DER SOHNTAG

Margaretha Husek

by Margaretha Husek

Story

Wir ließen Kaltenleutgeben hinter uns und parkten etwas abseits der Straße in der Hoffnung Brennnessel zu finden. Am Wegrand fanden wir die ersten Gänseblümchen, Märzenbecher, Himmelschlüssel und Leberblümchen. Sie alle blühten schon in der letzten Märzdekade. Ich nahm mir von jeder Sorte drei davon mit für die Vase. Auf einer grünen Insel im noch braunen Wald kauerte ein junges Pärchen am Boden und pflückte Bärlauch. Die Eichenstämme faszinieren mich immer wieder. Bäume sind für uns lebensnotwendig. Ohne sie könnten wir nicht einmal atmen. Ein kleiner Hohlweg führte hinauf zu einer Futterwiese. Hier gab es keine Frühlingsblumen. Ein Zeichen von chemischer Düngung?

Auf einer Lichtung entdeckte mein Sohn einen keltischen Baumkreis. Wir waren neugierig. Die Bäume sind im Baumhoroskop organisiert. Jedem Baum wurde eine gute Eigenschaft zugeordnet, der Zeder beispielsweise die Zuversicht, der Ulme die gute Gesinnung. Mir gefiel die Trauerweide am besten, die etwas abseits stand. Die herabhängenden filigranen Äste mit dem zarten Grün schaukelten ganz sanft im Frühlingswind. Erschöpft ließen wir uns auf der einzigen Sitzgelegenheit nieder, die in der Mitte stand. Bei klarem Himmel zeigte die Sonne ihre volle Kraft. Schweigsam genossen wir die Wärme. Ich wunderte mich sehr, dass keine weggeschmissenen Zigarettenstummel um die Bank herum lagen. Hier wurde der Abfalleimer genutzt.

Kuckuck? Wir horchten auf. Die Vögel kehren als Folge des Klimawandels immer früher aus ihren afrikanischen Winterquartieren nach Europa zurück. Ein kalter Winter war das heuer in Wien sowieso nicht. Mein Sohn erzählte aus seiner hektischen Arbeitswelt. „Wie komme ich dazu, dass ich mein Fachwissen in Schulungen außerhalb meiner Dienstzeit erweitert habe und jetzt an ungelernte Kräfte weiter geben soll?“ Der Wechseldienst machte ihm zu schaffen und er hatte ein mulmiges Gefühl betreffend der KI-Anwendungen in Zukunft. Es herrsche in der Firma ein schlechtes Betriebsklima, der Chef war das Problem, klagte er. Ich konnte es nachempfinden. Einen solchen Vorgesetzten hatte ich auch. Ich kündigte, weil er mir drei Monate keinen Gehalt auszahlte. Die Firma ging schließlich in Konkurs. Mein Sohn fühlte sich in seinem Arbeitsumfeld nicht wohl und überlegte seine Arbeitszeit zu kürzen, eine Viertagewoche wünschte er sich.

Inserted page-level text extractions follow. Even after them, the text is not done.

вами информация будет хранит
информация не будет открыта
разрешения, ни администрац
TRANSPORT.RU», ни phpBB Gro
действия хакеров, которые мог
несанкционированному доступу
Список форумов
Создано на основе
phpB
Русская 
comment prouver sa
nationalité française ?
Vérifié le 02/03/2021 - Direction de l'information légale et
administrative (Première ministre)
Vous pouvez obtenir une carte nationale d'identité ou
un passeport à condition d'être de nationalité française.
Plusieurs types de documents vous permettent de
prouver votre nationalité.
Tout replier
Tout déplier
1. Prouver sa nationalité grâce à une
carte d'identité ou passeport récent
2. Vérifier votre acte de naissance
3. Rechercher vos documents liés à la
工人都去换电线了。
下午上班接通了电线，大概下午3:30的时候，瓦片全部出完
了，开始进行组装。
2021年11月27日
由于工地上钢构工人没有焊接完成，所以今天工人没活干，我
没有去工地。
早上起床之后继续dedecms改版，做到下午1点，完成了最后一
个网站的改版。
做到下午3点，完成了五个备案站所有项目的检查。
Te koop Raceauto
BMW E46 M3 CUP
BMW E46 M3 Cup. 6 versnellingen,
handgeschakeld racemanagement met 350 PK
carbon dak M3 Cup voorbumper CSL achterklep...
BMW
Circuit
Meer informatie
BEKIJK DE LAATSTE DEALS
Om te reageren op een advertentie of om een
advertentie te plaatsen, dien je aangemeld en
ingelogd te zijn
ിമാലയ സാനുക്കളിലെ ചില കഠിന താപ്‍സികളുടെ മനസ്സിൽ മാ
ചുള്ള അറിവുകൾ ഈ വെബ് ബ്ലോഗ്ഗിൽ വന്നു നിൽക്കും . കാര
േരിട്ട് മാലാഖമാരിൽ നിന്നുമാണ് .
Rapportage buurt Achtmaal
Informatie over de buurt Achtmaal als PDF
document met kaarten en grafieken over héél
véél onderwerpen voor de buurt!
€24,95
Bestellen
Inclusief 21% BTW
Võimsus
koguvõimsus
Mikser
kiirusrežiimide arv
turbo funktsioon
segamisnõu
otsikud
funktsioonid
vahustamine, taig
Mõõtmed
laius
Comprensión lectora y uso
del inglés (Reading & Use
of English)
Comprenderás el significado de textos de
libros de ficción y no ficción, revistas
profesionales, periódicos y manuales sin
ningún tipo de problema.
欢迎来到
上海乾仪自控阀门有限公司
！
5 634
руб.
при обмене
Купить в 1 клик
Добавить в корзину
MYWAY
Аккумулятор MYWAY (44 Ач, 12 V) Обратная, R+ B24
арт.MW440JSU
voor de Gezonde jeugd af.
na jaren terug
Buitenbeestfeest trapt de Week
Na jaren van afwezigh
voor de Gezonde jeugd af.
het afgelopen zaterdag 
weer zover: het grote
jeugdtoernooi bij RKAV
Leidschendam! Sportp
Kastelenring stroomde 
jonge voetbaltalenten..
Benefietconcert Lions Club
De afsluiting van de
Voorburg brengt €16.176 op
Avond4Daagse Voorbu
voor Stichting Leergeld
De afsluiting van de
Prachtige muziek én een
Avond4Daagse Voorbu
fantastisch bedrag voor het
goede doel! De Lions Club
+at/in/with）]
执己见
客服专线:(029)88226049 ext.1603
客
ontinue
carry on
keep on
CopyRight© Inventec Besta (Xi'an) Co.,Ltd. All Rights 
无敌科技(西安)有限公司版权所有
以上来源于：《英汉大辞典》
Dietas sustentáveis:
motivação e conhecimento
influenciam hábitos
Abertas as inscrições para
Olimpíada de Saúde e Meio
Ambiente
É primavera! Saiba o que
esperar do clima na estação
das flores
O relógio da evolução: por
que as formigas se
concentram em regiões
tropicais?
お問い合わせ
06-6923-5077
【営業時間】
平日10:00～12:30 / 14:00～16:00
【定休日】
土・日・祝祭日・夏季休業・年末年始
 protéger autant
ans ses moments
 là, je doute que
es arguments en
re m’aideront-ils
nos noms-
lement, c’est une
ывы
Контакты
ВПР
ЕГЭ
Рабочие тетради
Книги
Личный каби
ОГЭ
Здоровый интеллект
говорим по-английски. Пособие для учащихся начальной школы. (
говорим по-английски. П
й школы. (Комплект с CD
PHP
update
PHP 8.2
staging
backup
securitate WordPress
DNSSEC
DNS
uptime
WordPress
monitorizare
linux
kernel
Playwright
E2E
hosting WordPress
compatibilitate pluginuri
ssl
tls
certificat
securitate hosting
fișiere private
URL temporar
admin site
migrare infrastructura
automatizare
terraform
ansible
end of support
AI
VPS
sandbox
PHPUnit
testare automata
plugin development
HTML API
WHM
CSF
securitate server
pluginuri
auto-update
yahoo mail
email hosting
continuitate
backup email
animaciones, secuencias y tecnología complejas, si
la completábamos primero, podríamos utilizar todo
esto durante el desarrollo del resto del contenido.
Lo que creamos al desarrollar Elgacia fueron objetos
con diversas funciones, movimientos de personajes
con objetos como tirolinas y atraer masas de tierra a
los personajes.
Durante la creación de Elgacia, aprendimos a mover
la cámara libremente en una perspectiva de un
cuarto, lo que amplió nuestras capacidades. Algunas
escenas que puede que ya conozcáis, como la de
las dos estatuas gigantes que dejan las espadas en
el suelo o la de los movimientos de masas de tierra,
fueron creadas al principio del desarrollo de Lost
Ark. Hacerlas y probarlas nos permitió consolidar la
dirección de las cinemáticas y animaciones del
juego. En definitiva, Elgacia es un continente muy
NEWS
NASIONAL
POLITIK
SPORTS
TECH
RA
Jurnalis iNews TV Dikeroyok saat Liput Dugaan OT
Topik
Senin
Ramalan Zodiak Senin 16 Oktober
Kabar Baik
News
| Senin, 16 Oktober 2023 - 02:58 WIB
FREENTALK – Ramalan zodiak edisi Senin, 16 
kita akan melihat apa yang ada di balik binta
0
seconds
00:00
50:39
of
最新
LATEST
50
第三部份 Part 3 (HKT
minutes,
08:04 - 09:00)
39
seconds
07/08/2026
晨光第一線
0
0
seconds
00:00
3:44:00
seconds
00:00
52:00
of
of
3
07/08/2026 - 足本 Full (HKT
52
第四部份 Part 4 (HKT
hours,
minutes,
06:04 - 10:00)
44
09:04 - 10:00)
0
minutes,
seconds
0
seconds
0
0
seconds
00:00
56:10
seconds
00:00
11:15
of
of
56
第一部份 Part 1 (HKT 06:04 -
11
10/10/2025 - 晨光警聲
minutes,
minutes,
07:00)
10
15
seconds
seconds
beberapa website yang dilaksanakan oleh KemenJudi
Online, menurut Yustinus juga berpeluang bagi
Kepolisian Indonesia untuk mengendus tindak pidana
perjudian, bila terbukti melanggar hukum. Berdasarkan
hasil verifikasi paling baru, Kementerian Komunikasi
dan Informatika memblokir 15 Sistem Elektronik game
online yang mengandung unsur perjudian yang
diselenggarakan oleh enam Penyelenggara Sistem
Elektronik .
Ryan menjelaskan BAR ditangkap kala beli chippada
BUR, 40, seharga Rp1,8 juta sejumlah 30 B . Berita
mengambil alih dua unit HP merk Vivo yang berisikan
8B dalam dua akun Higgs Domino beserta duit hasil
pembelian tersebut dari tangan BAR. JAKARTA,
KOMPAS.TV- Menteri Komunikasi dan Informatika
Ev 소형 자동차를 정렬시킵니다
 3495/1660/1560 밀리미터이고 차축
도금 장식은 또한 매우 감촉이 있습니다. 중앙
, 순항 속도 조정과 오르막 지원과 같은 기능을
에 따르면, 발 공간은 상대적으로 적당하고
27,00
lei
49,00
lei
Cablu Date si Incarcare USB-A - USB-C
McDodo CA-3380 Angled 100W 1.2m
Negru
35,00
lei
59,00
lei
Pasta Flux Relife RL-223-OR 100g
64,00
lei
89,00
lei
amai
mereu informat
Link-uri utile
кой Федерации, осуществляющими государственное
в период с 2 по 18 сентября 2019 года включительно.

Erst am Rückweg fand ich Brennnesseln auf den Boden gedrückt, kaum drei bis vier cm hoch, sie waren noch ganz zart. Ich pflückte nur die zarten Spitzen. Prophylaktisch helfen sie unter anderem gegen Gicht, Haarausfall und Cholesterin. Mein Sohn entdeckte wilden Schnittlauch und schnitt ein Bündel davon ab. Am Waldrand zupfte ich noch zarte, kleine Löwenzahnblätter. Heuer hatte es eindeutig zu wenig geregnet in dieser Gegend.

Ich freue mich immer, wenn ich meinen Sohn sehe und wir zusammen etwas unternehmen. Es tat uns beiden gut, gemeinsame Erinnerungen aufzufrischen.